Task instructions » Everything in the listing below from the line containing "wmbc@wbp.olsztyn.pl" through the line containing "https://www.wbp.olsztyn.pl/" must be repeated exactly; the remaining lines are not wanted.
═════ Supplied data ═════
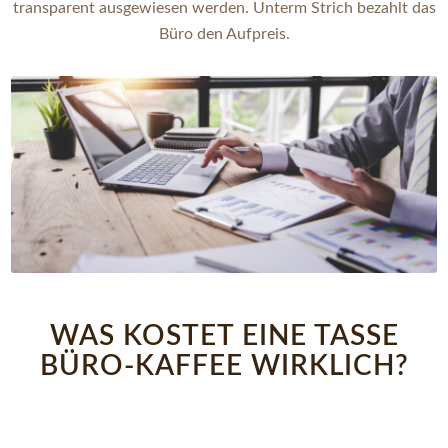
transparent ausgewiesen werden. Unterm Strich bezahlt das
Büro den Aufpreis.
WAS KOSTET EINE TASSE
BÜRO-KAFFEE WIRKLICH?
═════
═════ Supplied data ═════
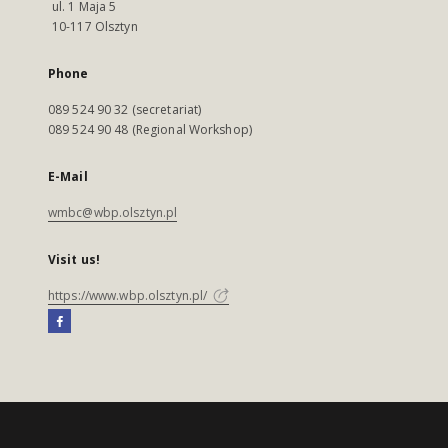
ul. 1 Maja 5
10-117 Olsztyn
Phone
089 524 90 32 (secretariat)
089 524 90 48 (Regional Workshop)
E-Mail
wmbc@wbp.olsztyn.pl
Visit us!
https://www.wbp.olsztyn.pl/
═════
Answer box »
wmbc@wbp.olsztyn.pl
Visit us!
https://www.wbp.olsztyn.pl/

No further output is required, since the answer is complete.